Recent estimates published by DBK consultants on the Spanish private banking market confirm that it is still a very appealing niche for operators in this sector. According to their latest report, at the end of 2019, the total volume of the market will reach 480,000 million euros, and there will be 420,000 people with level of financial assets sufficient to swell the customer base in this segment.
Another conclusion from the DBK report is that three quarters of the market are managed by universal banking units, and the rest by a diverse range of formats and models: exclusive Spanish and foreign private banking banks, wealthtech, investment services companies, companies of insurance, family office, or investment banking.
Given this complex scenario, what is the ideal growth model to strengthen the businesses in an environment of reduced margins, the implementation of Mifid II, uncertainty in the markets, and political instability? The answer is that each model is based on a series of distinctive strengths that support its efficiency and its capacity to grow. For this reason, it has strengths and weaknesses. It is most important to gain customer loyalty and trust.
The Strengths of Size
Universal banks, which manage 77% of the market, use segmentation as a criterion to identify and provide exclusive services to Private Banking customers, while sharing some resources with other segments of the customer base. Size is one of the brand’s greatest strengths, because it distils intangible values that are highly appreciated by customers, such as solvency, solidity or security.

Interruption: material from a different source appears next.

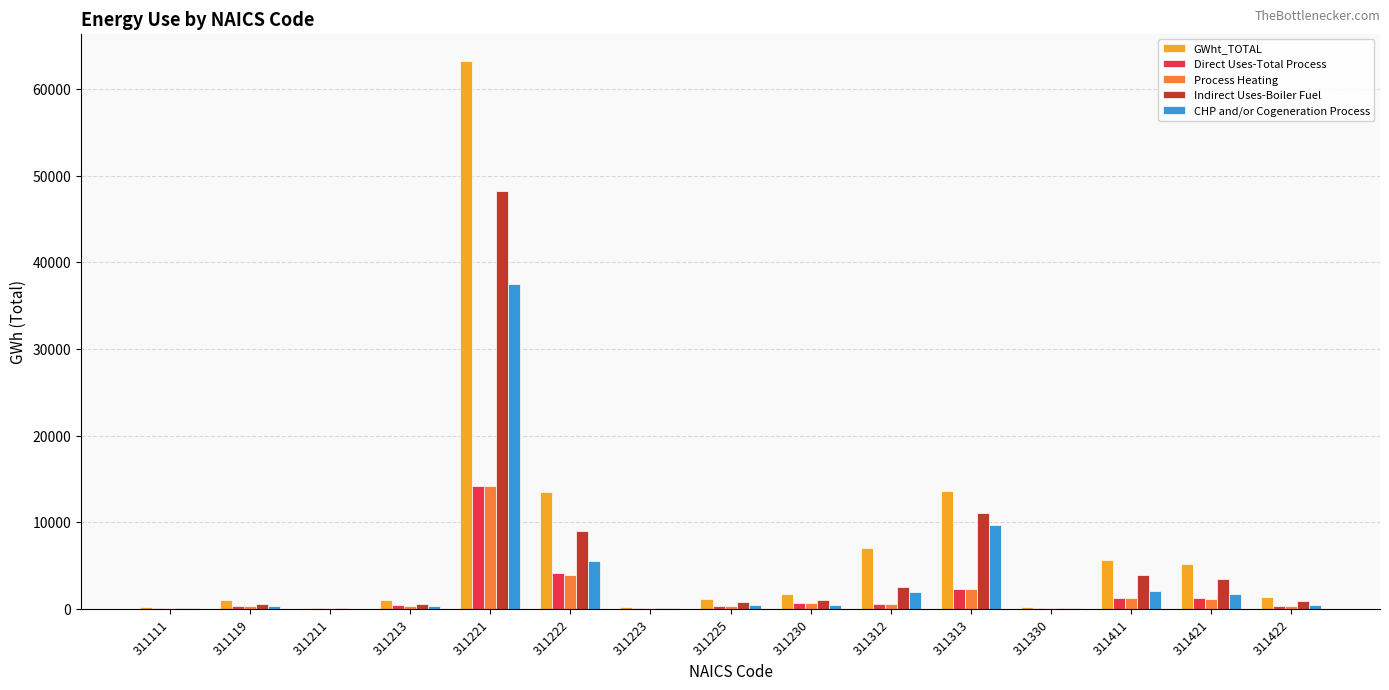

What is the sum of all CHP and/or Cogeneration Process values?

60462.3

The other entities manage their own offer structure in order to be able to focus both on the key services identified in Mifid II (investment advice -independent and non-independent-, and discretionary management) and on other services: estate planning, marketing, or execution. Very few provide financing and/or transactionality, which require a large balance sheet.
Investment Service Companies (Securities Agencies and Companies, EAFs) are the ones that most need to adapt to the new environment. Some are immersed in merger processes, others have decided to diversify their structure into differentiated entities that provide distribution, management and advisory services. The offer of Independent Advice based on explicit payment to clients and without incentives, is proving to be complex for them.

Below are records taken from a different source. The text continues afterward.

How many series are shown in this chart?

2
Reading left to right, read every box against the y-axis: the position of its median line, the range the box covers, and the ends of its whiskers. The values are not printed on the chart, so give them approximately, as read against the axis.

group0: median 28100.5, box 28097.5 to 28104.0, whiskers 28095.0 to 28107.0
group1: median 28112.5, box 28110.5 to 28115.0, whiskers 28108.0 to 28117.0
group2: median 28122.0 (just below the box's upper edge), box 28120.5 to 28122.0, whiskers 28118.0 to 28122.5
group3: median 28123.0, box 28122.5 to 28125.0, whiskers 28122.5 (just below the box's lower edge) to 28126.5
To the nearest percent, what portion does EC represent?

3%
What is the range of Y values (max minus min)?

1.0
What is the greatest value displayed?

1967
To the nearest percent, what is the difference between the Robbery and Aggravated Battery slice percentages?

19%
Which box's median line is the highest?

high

The large insurance companies have decided to start offering Private Banking to their largest customers, taking advantage of the fact that, given their idiosyncrasies, they have built up over time a large base of loyal customers. They rely on the distribution of IICs -funds and pension plans- and on discretionary management, as well as asset advice.
The emergence of cost-saving technology and its ability to improve the relationship between the customer and the entity is becoming an increasingly important factor. Bearing in mind that all entities must invest in technology to comply with Mifid II requirements, and that this environment reinforces disintermediation, offers have been launched that opt for automating distribution, advice and management.
These are models that provide managed portfolios, selection of sufficient funds to a predetermined profile, or investment proposals based on risk levels, among others. Products designed and managed with algorithms. Their main advantage is the substantial cost savings, although they are missing a fundamental element, the personal relationship between the client and the manager.
The exclusive banks of Private Banking, both local and international, continue to firmly believe in the potential of the Spanish market. Their efforts have focused on expanding the offer via open architecture, third party funds, and alternative assets such as venture capital, real estate assets, etc.
This strengthening of the offer is explained because the role of the relationship management is key, as a channel and sole intermediary who distributes client-tailored solutions. As a complement, and in order to avoid the impact of growing financial disintermediation, these banks sell products (mainly their own funds and those of third parties) through digital platforms or marketplaces.
Independent advisory services, as with ESIs, have not yet sufficiently penetrated their clients. On the other hand, some international banks have management teams outside Spain, where only customer relationship managers work. A factor that therefore results in cost savings.
Finally, there are operators who enter Private Banking from other businesses. Investment banking, due to advising services for corporate clients on mergers and acquisitions, expansion strategies, or financing, among others, has generated a sufficient level of trust among those clients who are owners and senior executives of the companies, to make them loyal to Wealth Management services.
The Family Office, entities that advise large fortunes in the selection of their investments and the integral planning of their assets, have positioned themselves as Private Banking for the largest family estates, insofar as they require full trust in the manager who acts as a channel for the best financial and non-financial solutions for a client’s estate objectives.